Juliet, you weren't keen at first. "Ewwww, no, wet," was your reply to my suggestion we go play outside, but you got all bundled in layers and wellies and gloves that are way too big for your little hands. And we played. Threw snowballs and caught snowflakes on our tongues. It was fun-- childlike, being cold and excited all at once, rosy-cheeked, and so warm and comfy when we came back indoors and got dry.

I hope you have more days like this, as you grow. I hope we go sledding. I hope you learn to make a really good snowball and that you have better aim than I do with them! Partly because I want you to have that magic, and partly because I want it for myself.

Either way, be snug in your warm little beds now, my angels and dream of dancing snowflkaes.

Snuggly love,
Mummy

Wednesday 1 December 2010

Dear Juliet

Dearest Juliet,
I think the sibling rivalry/jealousy I have been so fearful of (and so hopeful about avoiding) has set in.

I watch you these days, crying, wanting to be held across my lap and fed your milk from a sippy cup like your little brother. You're still too small to want to be a big girl. You're still, really, a baby yourself.

And no matter how many moments I try to make in each day where it's just you and me, where you're the centre of the world, I know it's never enough. You had me to yourself until 9 weeks ago when it all changed. You were my baby and now I have to look after Simon. I see your eyes follow me when I go to get him out of his cot, hear you whimper and then full-on cry when I get up with him in the early hours of the morning. It kills me, kiddo.

I want to make you see how special you are to me, how badly I wanted you and how you made years of hoping and waiting and disappointment and doctors and tears all worth it in the instant I held you in that hospital room. That every day we shared, just us girls, will always be precious to me. How much I love seeing you grow-- it's never been as bitter as sweet for me. I'm so proud of you, so in awe of you, so in love with you, and even when I'm sitting there, helpless to solve the sadness that's making you cry because I'm feeding your (very needy) brother, I'm watching you and loving you and soaking up every second of seeing you grow and learn and show off just how incredibly smart and beautiful you are.

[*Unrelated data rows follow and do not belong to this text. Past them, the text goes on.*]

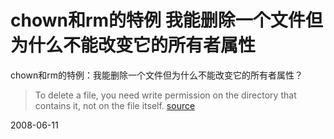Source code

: # chown和rm的特例 我能删除一个文件但为什么不能改变它的所有者属性

chown和rm的特例：我能删除一个文件但为什么不能改变它的所有者属性？

> To delete a file, you need write permission on the directory that contains it, not on the file itself. 
> [source](https://members.nearlyfreespeech.net/forums/viewtopic.php?t=2396&highlight=chown+operation+permitted)




2008-06-11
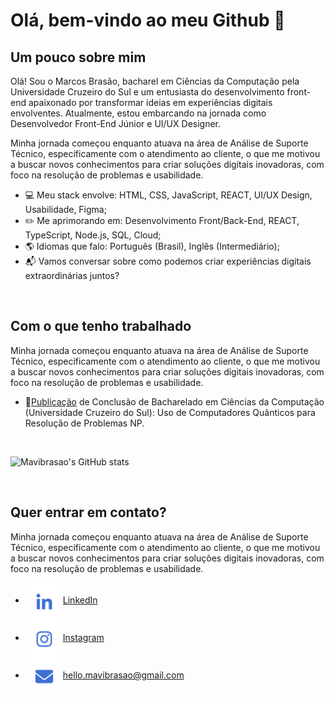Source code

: <!--Um pouco sobre mim (Início)-->
#  Olá, bem-vindo ao meu Github 👋
## Um pouco sobre mim
<p>Olá! Sou o Marcos Brasão, bacharel em Ciências da Computação pela Universidade Cruzeiro do Sul e um entusiasta do desenvolvimento front-end apaixonado por transformar ideias em experiências digitais envolventes. Atualmente, estou embarcando na jornada como Desenvolvedor Front-End Júnior e UI/UX Designer.</p>
<p>Minha jornada começou enquanto atuava na área de Análise de Suporte Técnico, especificamente com o atendimento ao cliente, o que me motivou a buscar novos conhecimentos para criar soluções digitais inovadoras, com foco na resolução de problemas e usabilidade.</p>
<ul>
  <li>💻 Meu stack envolve: HTML, CSS, JavaScript, REACT, UI/UX Design, Usabilidade, Figma;</li>
  <li>✏️ Me aprimorando em: Desenvolvimento Front/Back-End, REACT, TypeScript, Node.js, SQL, Cloud;</li>
  <li>🌎 Idiomas que falo: Português (Brasil), Inglês (Intermediário);</li>
  <li>📬 Vamos conversar sobre como podemos criar experiências digitais extraordinárias juntos?</li>
</ul>
<br>
<!--Um pouco sobre mim (Fim)-->

<!--Projetos (Início)-->
## Com o que tenho trabalhado
<p>Minha jornada começou enquanto atuava na área de Análise de Suporte Técnico, especificamente com o atendimento ao cliente, o que me motivou a buscar novos conhecimentos para criar soluções digitais inovadoras, com foco na resolução de problemas e usabilidade.</p>
<ul>
    <li>📝<a href="https://drive.google.com/file/d/1l53yBF8m19qy-iMEZIgn4S2mM-L9KQ1X/view?usp=drive_link" target="_blank">Publicação</a> de Conclusão de Bacharelado em Ciências da Computação 
    (Universidade Cruzeiro do Sul): Uso de Computadores Quânticos para Resolução de Problemas NP.</li>
</ul>
<br>

  ![Mavibrasao's GitHub stats](https://github-readme-stats.vercel.app/api?username=mavibrasao&show_icons=true&hide=contribs,prs&cache_seconds=86400&theme=github_dark_dimmed)

<br>
<!--Projetos (Fim)-->

<!--Quer entrar em contato? (Início)-->
## Quer entrar em contato?
<p>Minha jornada começou enquanto atuava na área de Análise de Suporte Técnico, especificamente com o atendimento ao cliente, o que me motivou a buscar novos conhecimentos para criar soluções digitais inovadoras, com foco na resolução de problemas e usabilidade.</p>
<ul>
  <li><a href="https://www.linkedin.com/in/mavibrasao/" target="_blank"><img align="center" src="https://raw.githubusercontent.com/mavibrasao/Mavibrasao/main/icons_sociallinkedin.svg"           alt="https://www.linkedin.com/in/mavibrasao/" height="60" width="60" />LinkedIn</a></li>
  <li><a href="https://www.instagram.com/mavibrasao/" target="_blank"><img align="center" src="https://raw.githubusercontent.com/mavibrasao/Mavibrasao/main/icons_socialinstagram.svg"            alt="https://www.instagram.com/mavibrasao/" height="60" width="60" />Instagram</a></li>
  <li><a href="mailto:hello.mavibrasao@gmail.com"><img align="center" src="https://raw.githubusercontent.com/mavibrasao/Mavibrasao/main/icons_socialmail.svg" alt="Enviar e-mail para:            hello.mavibrasao@gmail.com" height="60" width="60" />hello.mavibrasao@gmail.com</a></li>
</ul>
<!--
<a href="https://drive.google.com/file/d/1NrtP2yU2GznS_dfNILWyzSgcTr-QGwCK/view?usp=drive_link" target="_blank"><img align="center" src="https://raw.githubusercontent.com/mavibrasao/Mavibrasao/main/icons_socialresume.svg" alt="Visualização de currículo" height="65" width="65" /></a>
<a href="https://mavibrasao.com" target="_blank"><img align="center" src="https://raw.githubusercontent.com/mavibrasao/Mavibrasao/main/icons_socialwebsite.svg" alt="https://mavibrasao.com" height="65" width="65" /></a>
-->
<!--Quer entrar em contato? (Fim)-->

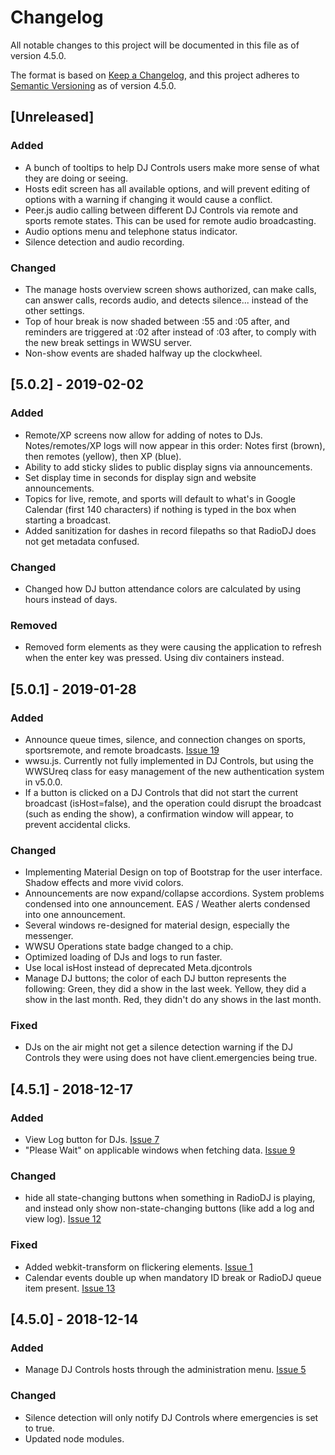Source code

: # Changelog
All notable changes to this project will be documented in this file as of version 4.5.0.

The format is based on [Keep a Changelog](https://keepachangelog.com/en/1.0.0/),
and this project adheres to [Semantic Versioning](https://semver.org/spec/v2.0.0.html) as of version 4.5.0.

## [Unreleased]
### Added
 - A bunch of tooltips to help DJ Controls users make more sense of what they are doing or seeing.
 - Hosts edit screen has all available options, and will prevent editing of options with a warning if changing it would cause a conflict.
 - Peer.js audio calling between different DJ Controls via remote and sports remote states. This can be used for remote audio broadcasting.
 - Audio options menu and telephone status indicator.
 - Silence detection and audio recording.


### Changed
 - The manage hosts overview screen shows authorized, can make calls, can answer calls, records audio, and detects silence... instead of the other settings.
 - Top of hour break is now shaded between :55 and :05 after, and reminders are triggered at :02 after instead of :03 after, to comply with the new break settings in WWSU server.
 - Non-show events are shaded halfway up the clockwheel.

## [5.0.2] - 2019-02-02
### Added
 - Remote/XP screens now allow for adding of notes to DJs. Notes/remotes/XP logs will now appear in this order: Notes first (brown), then remotes (yellow), then XP (blue).
 - Ability to add sticky slides to public display signs via announcements.
 - Set display time in seconds for display sign and website announcements.
 - Topics for live, remote, and sports will default to what's in Google Calendar (first 140 characters) if nothing is typed in the box when starting a broadcast.
 - Added sanitization for dashes in record filepaths so that RadioDJ does not get metadata confused.

### Changed
 - Changed how DJ button attendance colors are calculated by using hours instead of days.

### Removed
 - Removed form elements as they were causing the application to refresh when the enter key was pressed. Using div containers instead.

## [5.0.1] - 2019-01-28
### Added
 - Announce queue times, silence, and connection changes on sports, sportsremote, and remote broadcasts. [Issue 19](https://github.com/Lovinity/wwsu-dj-controls/issues/19)
 - wwsu.js. Currently not fully implemented in DJ Controls, but using the WWSUreq class for easy management of the new authentication system in v5.0.0.
 - If a button is clicked on a DJ Controls that did not start the current broadcast (isHost=false), and the operation could disrupt the broadcast (such as ending the show), a confirmation window will appear, to prevent accidental clicks.

### Changed
 - Implementing Material Design on top of Bootstrap for the user interface. Shadow effects and more vivid colors.
 - Announcements are now expand/collapse accordions. System problems condensed into one announcement. EAS / Weather alerts condensed into one announcement.
 - Several windows re-designed for material design, especially the messenger.
 - WWSU Operations state badge changed to a chip.
 - Optimized loading of DJs and logs to run faster.
 - Use local isHost instead of deprecated Meta.djcontrols
 - Manage DJ buttons; the color of each DJ button represents the following: Green, they did a show in the last week. Yellow, they did a show in the last month. Red, they didn't do any shows in the last month.

### Fixed
 - DJs on the air might not get a silence detection warning if the DJ Controls they were using does not have client.emergencies being true.

## [4.5.1] - 2018-12-17
### Added
 - View Log button for DJs. [Issue 7](https://github.com/Lovinity/wwsu-dj-controls/issues/7)
 - "Please Wait" on applicable windows when fetching data. [Issue 9](https://github.com/Lovinity/wwsu-dj-controls/issues/9)
 
### Changed
 - hide all state-changing buttons when something in RadioDJ is playing, and instead only show non-state-changing buttons (like add a log and view log). [Issue 12](https://github.com/Lovinity/wwsu-dj-controls/issues/12)
 
### Fixed
 - Added webkit-transform on flickering elements. [Issue 1](https://github.com/Lovinity/wwsu-dj-controls/issues/1)
 - Calendar events double up when mandatory ID break or RadioDJ queue item present. [Issue 13](https://github.com/Lovinity/wwsu-dj-controls/issues/13)

## [4.5.0] - 2018-12-14
### Added
 - Manage DJ Controls hosts through the administration menu. [Issue 5](https://github.com/Lovinity/wwsu-dj-controls/issues/5)
 
### Changed
 - Silence detection will only notify DJ Controls where emergencies is set to true.
 - Updated node modules.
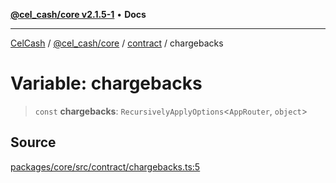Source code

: [**@cel_cash/core v2.1.5-1**](../../README.md) • **Docs**

***

[CelCash](../../../../README.md) / [@cel\_cash/core](../../README.md) / [contract](../README.md) / chargebacks

# Variable: chargebacks

> `const` **chargebacks**: `RecursivelyApplyOptions`\<`AppRouter`, `object`\>

## Source

[packages/core/src/contract/chargebacks.ts:5](https://github.com/Pyxlab/celcash/blob/9dbc7013720b05f34ded33140fbf1d827b403eea/packages/core/src/contract/chargebacks.ts#L5)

Sometimes, these days, I feel enormous guilt-- the night I took the pregnancy test for Simon, I looked at you sleeping in your cot and cried-- I felt I was cheating you of time with me, time to be our baby. I know that, before long, you two will be glad to have each other, and that you have someone to love for your whole life, but right now, it's hard for me, too.

So just know that you're still my very special girl, and even though I always thought it was super hokey and cheesy, it's true; a parent's heart expands to hold more love with subsequent children. The love isn't divided, it's multiplied.

Please be gentle with me, darling girl.